-- What is expected --
In the records below, find the line containing "23: (157, 163)", then copy that line and all lines after it, exactly, omitting every picture.

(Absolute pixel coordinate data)
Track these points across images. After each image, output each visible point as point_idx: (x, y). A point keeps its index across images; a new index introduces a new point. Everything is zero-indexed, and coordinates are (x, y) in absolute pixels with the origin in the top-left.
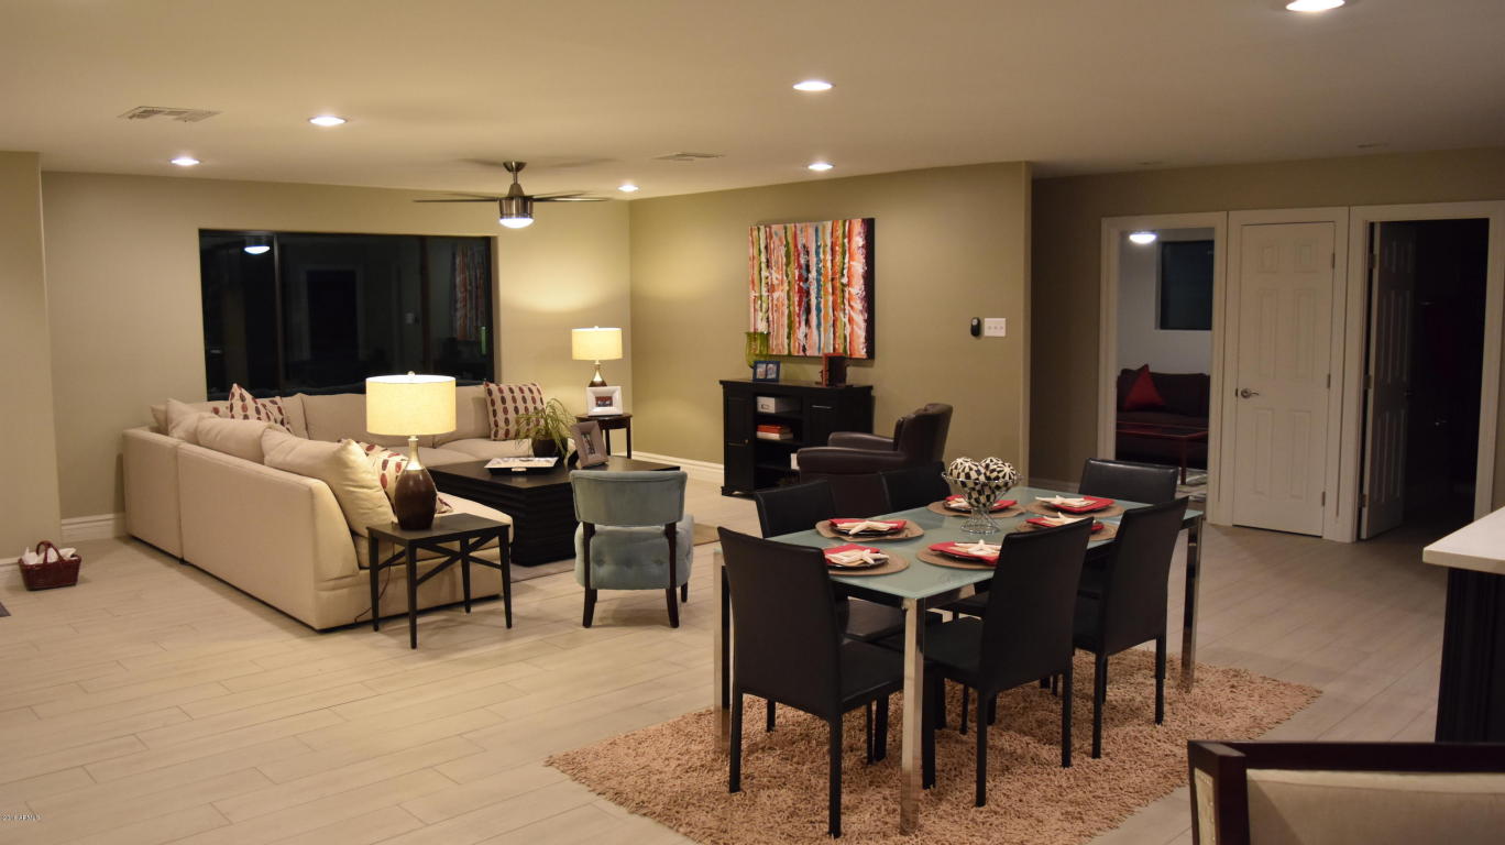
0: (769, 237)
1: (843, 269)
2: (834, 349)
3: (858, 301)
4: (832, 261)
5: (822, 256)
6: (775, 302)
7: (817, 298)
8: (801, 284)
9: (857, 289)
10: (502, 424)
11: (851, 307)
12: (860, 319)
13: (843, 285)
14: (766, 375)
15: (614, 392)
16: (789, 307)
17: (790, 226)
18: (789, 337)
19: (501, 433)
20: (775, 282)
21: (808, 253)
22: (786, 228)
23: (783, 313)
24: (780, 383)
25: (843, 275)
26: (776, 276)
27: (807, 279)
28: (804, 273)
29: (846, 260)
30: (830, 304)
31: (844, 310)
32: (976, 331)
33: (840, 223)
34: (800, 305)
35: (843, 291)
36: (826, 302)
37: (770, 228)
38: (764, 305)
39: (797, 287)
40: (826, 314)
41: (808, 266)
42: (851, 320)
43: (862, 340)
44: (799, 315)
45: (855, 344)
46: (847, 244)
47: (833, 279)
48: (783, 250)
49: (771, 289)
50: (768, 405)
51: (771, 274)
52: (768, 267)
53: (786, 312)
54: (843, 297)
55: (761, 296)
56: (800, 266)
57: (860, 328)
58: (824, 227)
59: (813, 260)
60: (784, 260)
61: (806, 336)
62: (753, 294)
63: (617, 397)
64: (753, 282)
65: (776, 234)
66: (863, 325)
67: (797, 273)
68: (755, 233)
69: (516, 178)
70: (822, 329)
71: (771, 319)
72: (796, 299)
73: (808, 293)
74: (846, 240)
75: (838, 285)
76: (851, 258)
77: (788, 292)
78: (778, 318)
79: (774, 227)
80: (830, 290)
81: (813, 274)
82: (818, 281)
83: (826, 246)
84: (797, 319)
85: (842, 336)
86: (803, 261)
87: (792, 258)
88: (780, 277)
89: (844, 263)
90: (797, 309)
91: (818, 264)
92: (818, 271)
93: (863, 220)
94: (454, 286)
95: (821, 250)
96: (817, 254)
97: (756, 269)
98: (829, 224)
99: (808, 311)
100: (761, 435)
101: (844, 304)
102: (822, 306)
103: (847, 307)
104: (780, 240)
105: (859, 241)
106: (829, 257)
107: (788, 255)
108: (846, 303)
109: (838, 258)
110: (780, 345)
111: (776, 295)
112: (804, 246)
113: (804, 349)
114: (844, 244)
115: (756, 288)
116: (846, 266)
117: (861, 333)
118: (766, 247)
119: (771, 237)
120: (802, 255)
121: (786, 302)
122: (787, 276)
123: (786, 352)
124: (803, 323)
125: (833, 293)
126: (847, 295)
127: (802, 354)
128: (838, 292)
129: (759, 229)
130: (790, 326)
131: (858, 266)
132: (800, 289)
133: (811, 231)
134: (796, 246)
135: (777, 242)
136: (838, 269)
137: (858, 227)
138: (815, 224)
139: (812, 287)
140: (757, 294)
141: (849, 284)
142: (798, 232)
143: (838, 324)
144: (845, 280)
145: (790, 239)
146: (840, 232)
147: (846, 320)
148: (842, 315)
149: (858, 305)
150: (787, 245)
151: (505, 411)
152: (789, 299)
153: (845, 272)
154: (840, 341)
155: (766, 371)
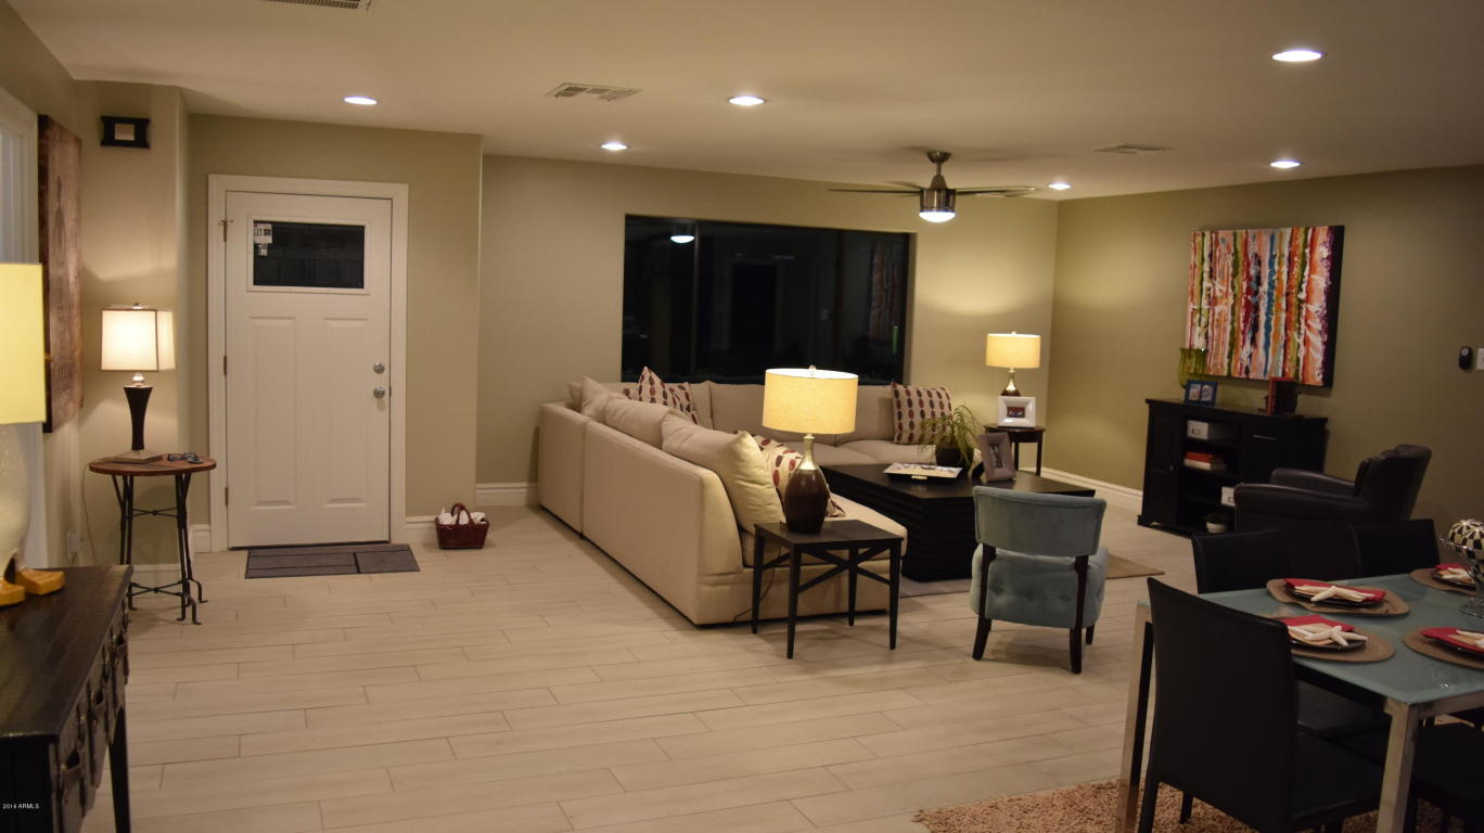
0: (1215, 243)
1: (1301, 282)
2: (1284, 372)
3: (1318, 320)
4: (1288, 273)
5: (1276, 267)
6: (1216, 317)
7: (1267, 314)
8: (1249, 297)
9: (1317, 306)
10: (906, 427)
11: (1308, 326)
12: (1318, 341)
13: (1301, 301)
14: (1200, 397)
15: (1027, 403)
16: (1232, 323)
17: (1241, 233)
18: (1230, 357)
19: (905, 437)
20: (1218, 294)
21: (1259, 263)
22: (1235, 235)
23: (1225, 329)
24: (1217, 407)
25: (1300, 290)
26: (1219, 288)
27: (1257, 293)
28: (1254, 286)
29: (1306, 273)
30: (1283, 321)
31: (1300, 329)
32: (1467, 362)
33: (1302, 230)
34: (1245, 321)
35: (1300, 308)
36: (1278, 319)
37: (1217, 234)
38: (1204, 320)
39: (1243, 300)
40: (1277, 333)
41: (1259, 283)
42: (1306, 342)
43: (1319, 364)
44: (1244, 333)
45: (1310, 369)
46: (1308, 255)
47: (1287, 294)
48: (1230, 259)
49: (1213, 301)
50: (1200, 430)
51: (1214, 285)
52: (1211, 276)
53: (1229, 328)
54: (1299, 314)
55: (1201, 309)
56: (1249, 278)
57: (1317, 351)
58: (1281, 235)
59: (1266, 271)
60: (1231, 270)
61: (1250, 356)
62: (1191, 307)
63: (1031, 408)
64: (1192, 293)
65: (1223, 240)
66: (1321, 347)
67: (1245, 285)
68: (1199, 239)
69: (939, 170)
70: (1270, 350)
71: (1210, 332)
72: (1242, 314)
73: (1257, 308)
74: (1307, 251)
75: (1294, 300)
76: (1312, 271)
77: (1233, 307)
78: (1219, 335)
79: (1221, 234)
80: (1284, 306)
81: (1265, 287)
82: (1270, 295)
83: (1282, 255)
84: (1241, 337)
85: (1295, 358)
86: (1253, 272)
87: (1241, 268)
88: (1225, 289)
89: (1303, 276)
90: (1242, 325)
91: (1271, 275)
92: (1271, 285)
93: (1330, 228)
94: (870, 283)
95: (1276, 260)
96: (1271, 264)
97: (1197, 279)
98: (1288, 232)
99: (1255, 328)
100: (1189, 462)
101: (1300, 324)
102: (1272, 323)
103: (1303, 326)
104: (1228, 248)
105: (1323, 251)
106: (1285, 269)
107: (1235, 265)
108: (1303, 321)
109: (1296, 270)
110: (1219, 363)
111: (1218, 309)
112: (1256, 255)
113: (1247, 371)
114: (1304, 254)
115: (1195, 300)
116: (1306, 279)
117: (1317, 357)
118: (1211, 256)
119: (1217, 244)
120: (1252, 265)
121: (1230, 317)
122: (1233, 288)
123: (1225, 373)
124: (1248, 342)
125: (1287, 310)
126: (1304, 313)
127: (1243, 376)
128: (1294, 309)
129: (1203, 235)
130: (1233, 344)
131: (1320, 281)
132: (1248, 303)
133: (1266, 239)
134: (1246, 255)
135: (1224, 250)
136: (1295, 282)
137: (1323, 236)
138: (1271, 231)
139: (1262, 302)
140: (1196, 307)
141: (1307, 300)
142: (1250, 240)
143: (1291, 344)
144: (1303, 296)
145: (1239, 247)
146: (1300, 241)
147: (1301, 341)
148: (1296, 335)
149: (1317, 325)
150: (1235, 254)
151: (911, 414)
152: (1233, 313)
153: (1304, 286)
154: (1291, 365)
155: (1201, 392)
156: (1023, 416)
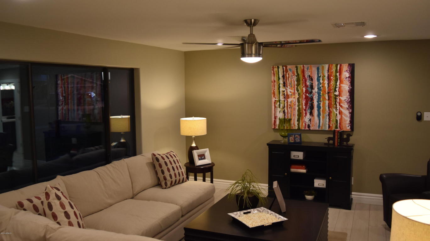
0: (286, 71)
1: (336, 88)
2: (329, 127)
3: (346, 104)
4: (328, 84)
5: (321, 81)
6: (289, 104)
7: (318, 102)
8: (307, 94)
9: (345, 97)
10: (168, 178)
11: (341, 106)
12: (346, 113)
13: (336, 96)
14: (295, 140)
15: (205, 152)
16: (299, 106)
17: (300, 67)
18: (298, 120)
20: (289, 93)
21: (312, 80)
22: (297, 67)
23: (294, 109)
24: (303, 145)
25: (335, 91)
26: (289, 91)
27: (311, 92)
28: (310, 90)
29: (338, 83)
30: (327, 104)
31: (336, 107)
32: (419, 118)
33: (334, 65)
34: (306, 105)
35: (336, 99)
36: (324, 104)
37: (286, 67)
38: (282, 105)
39: (304, 96)
40: (324, 111)
41: (312, 87)
42: (340, 113)
43: (348, 122)
44: (305, 110)
45: (343, 124)
46: (338, 76)
47: (328, 93)
48: (295, 78)
49: (286, 97)
50: (298, 155)
51: (286, 90)
52: (284, 86)
53: (297, 108)
54: (336, 101)
55: (280, 101)
56: (306, 86)
57: (347, 116)
58: (323, 67)
59: (316, 83)
60: (296, 83)
61: (310, 120)
62: (274, 100)
63: (207, 154)
64: (274, 93)
65: (290, 70)
66: (348, 115)
67: (304, 89)
68: (276, 69)
69: (251, 31)
70: (321, 117)
71: (286, 111)
72: (304, 102)
73: (312, 99)
74: (338, 74)
75: (332, 95)
76: (341, 82)
77: (298, 99)
78: (291, 111)
79: (289, 67)
80: (327, 98)
81: (316, 90)
82: (319, 94)
83: (324, 76)
84: (304, 112)
85: (335, 120)
86: (308, 83)
87: (301, 82)
88: (293, 91)
89: (336, 85)
90: (304, 107)
91: (318, 85)
92: (319, 89)
93: (349, 64)
95: (321, 78)
96: (318, 80)
97: (276, 87)
98: (326, 66)
99: (312, 108)
100: (293, 170)
101: (336, 105)
102: (321, 105)
103: (338, 106)
104: (293, 73)
105: (346, 74)
106: (326, 82)
107: (298, 80)
108: (338, 104)
109: (333, 83)
110: (295, 124)
111: (289, 100)
112: (310, 76)
113: (309, 126)
114: (336, 76)
115: (276, 96)
116: (338, 86)
117: (347, 119)
118: (283, 76)
119: (287, 71)
120: (308, 81)
121: (297, 103)
122: (298, 91)
123: (297, 128)
124: (308, 114)
125: (329, 100)
126: (338, 100)
127: (307, 128)
128: (333, 99)
129: (278, 68)
130: (300, 115)
131: (346, 87)
132: (306, 97)
133: (314, 69)
134: (304, 76)
135: (291, 73)
136: (332, 88)
137: (345, 67)
138: (317, 66)
139: (314, 96)
140: (276, 99)
141: (340, 95)
142: (305, 69)
143: (332, 114)
144: (337, 93)
145: (300, 72)
146: (334, 70)
147: (338, 113)
148: (335, 110)
149: (346, 105)
150: (298, 75)
152: (299, 101)
153: (337, 89)
154: (333, 124)
155: (295, 138)
156: (204, 158)
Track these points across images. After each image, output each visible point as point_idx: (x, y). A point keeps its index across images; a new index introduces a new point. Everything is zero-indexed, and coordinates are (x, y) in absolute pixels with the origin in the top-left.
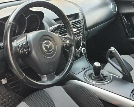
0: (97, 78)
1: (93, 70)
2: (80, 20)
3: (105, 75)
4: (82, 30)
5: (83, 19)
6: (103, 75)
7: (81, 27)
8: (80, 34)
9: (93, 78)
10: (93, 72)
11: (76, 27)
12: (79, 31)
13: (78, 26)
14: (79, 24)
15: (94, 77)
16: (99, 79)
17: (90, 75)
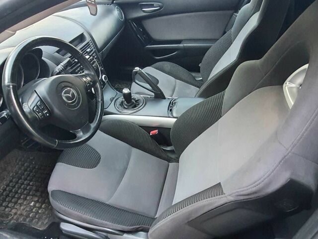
0: (130, 105)
1: (123, 97)
2: (88, 43)
3: (137, 99)
4: (95, 54)
5: (91, 39)
6: (134, 99)
7: (92, 50)
8: (95, 60)
9: (126, 107)
10: (124, 100)
11: (87, 52)
12: (92, 57)
13: (88, 50)
14: (88, 48)
15: (126, 105)
16: (133, 106)
17: (122, 104)
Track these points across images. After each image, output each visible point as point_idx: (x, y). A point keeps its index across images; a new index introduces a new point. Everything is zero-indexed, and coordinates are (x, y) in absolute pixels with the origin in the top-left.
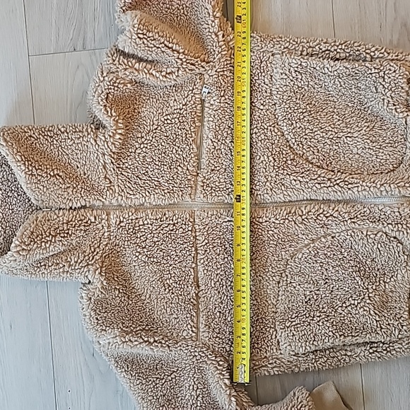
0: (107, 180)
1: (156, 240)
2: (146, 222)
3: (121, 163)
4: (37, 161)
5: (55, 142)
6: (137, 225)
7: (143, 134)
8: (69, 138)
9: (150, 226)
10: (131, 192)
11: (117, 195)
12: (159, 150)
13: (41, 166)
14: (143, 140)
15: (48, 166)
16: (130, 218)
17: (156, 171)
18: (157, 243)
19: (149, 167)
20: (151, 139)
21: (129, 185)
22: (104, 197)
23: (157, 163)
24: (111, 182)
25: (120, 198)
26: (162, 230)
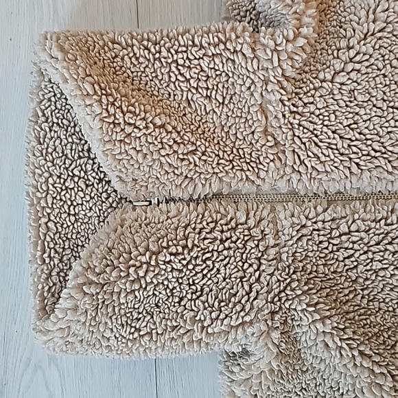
0: (270, 138)
1: (380, 266)
2: (353, 228)
3: (300, 103)
4: (125, 96)
5: (164, 53)
6: (335, 233)
7: (353, 42)
8: (194, 45)
9: (363, 234)
10: (320, 167)
11: (288, 170)
12: (385, 76)
13: (133, 105)
14: (352, 53)
15: (148, 107)
16: (320, 218)
17: (376, 120)
18: (381, 273)
19: (362, 112)
20: (371, 51)
21: (315, 150)
22: (262, 174)
23: (380, 104)
24: (277, 144)
25: (295, 177)
26: (390, 243)
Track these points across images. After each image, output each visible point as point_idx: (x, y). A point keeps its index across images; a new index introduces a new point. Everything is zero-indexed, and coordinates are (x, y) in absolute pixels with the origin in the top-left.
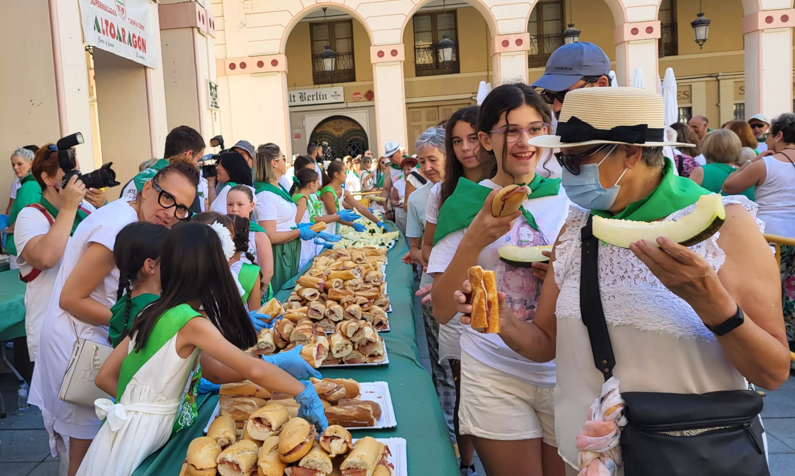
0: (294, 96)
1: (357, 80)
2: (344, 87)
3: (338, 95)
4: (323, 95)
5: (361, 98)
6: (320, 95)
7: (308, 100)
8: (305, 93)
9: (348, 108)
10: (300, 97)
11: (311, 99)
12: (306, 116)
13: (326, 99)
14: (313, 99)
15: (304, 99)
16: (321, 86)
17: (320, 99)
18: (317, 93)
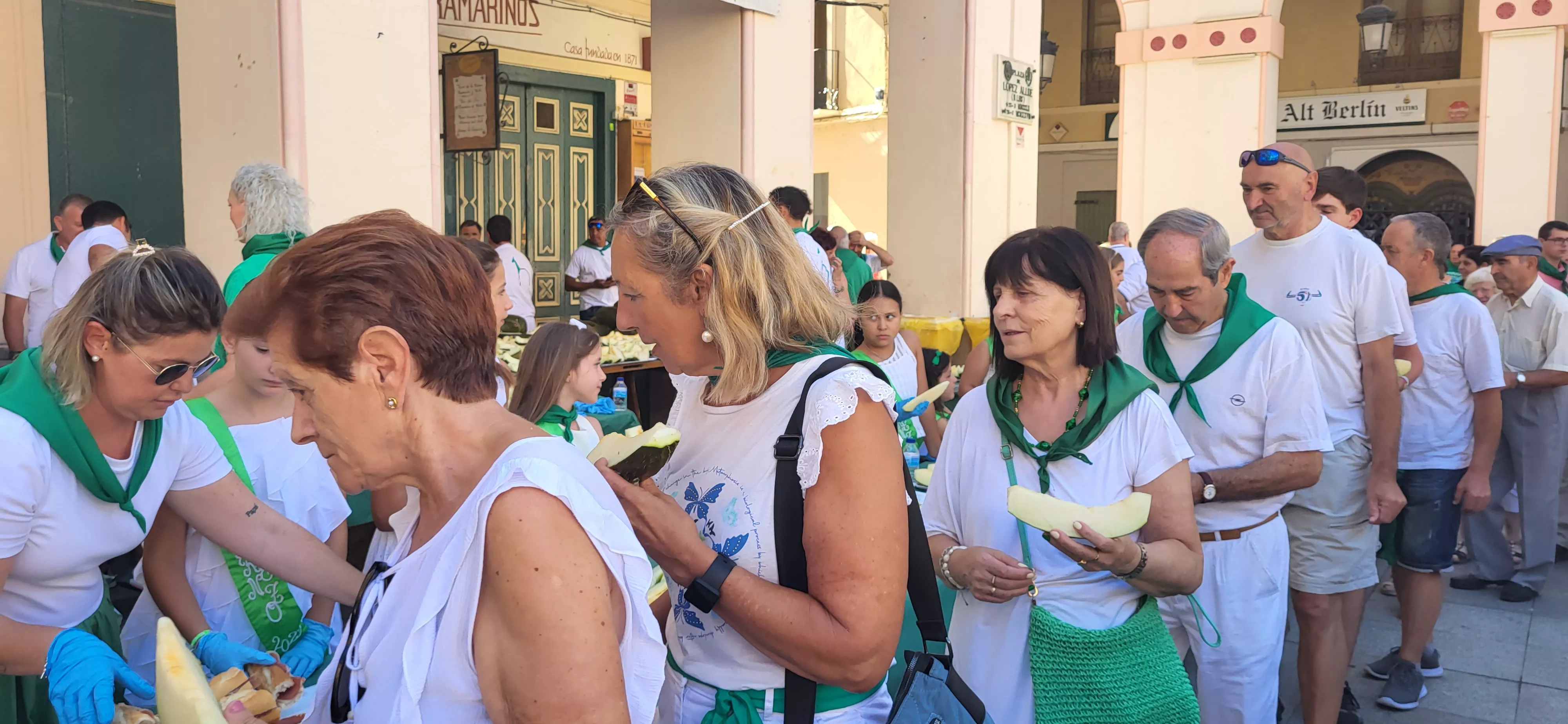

-- Answer to the exercise --
23: (157, 163)
24: (111, 182)
25: (120, 198)
26: (162, 230)
0: (270, 138)
1: (380, 266)
2: (353, 228)
3: (300, 103)
4: (125, 96)
5: (164, 53)
6: (335, 233)
7: (353, 42)
8: (194, 45)
9: (363, 234)
10: (320, 167)
11: (288, 170)
12: (385, 76)
13: (133, 105)
14: (352, 53)
15: (148, 107)
16: (320, 218)
17: (376, 120)
18: (381, 273)
19: (362, 112)
20: (371, 51)
21: (315, 150)
22: (262, 174)
23: (380, 104)
24: (277, 144)
25: (295, 177)
26: (390, 243)
Track these points across images. After each image, output each visible point as point_idx: (x, y). A point keeps its index across images; a new index introduces a new point. Everything is zero-indexed, and coordinates are (x, y) in absolute pixels with the origin in the top-left.
0: (294, 96)
1: (357, 80)
2: (344, 87)
3: (338, 95)
4: (323, 95)
5: (361, 98)
6: (320, 95)
7: (308, 100)
8: (305, 93)
9: (348, 108)
10: (300, 97)
11: (311, 99)
12: (306, 116)
13: (326, 99)
14: (313, 99)
15: (304, 99)
16: (321, 86)
17: (320, 99)
18: (317, 93)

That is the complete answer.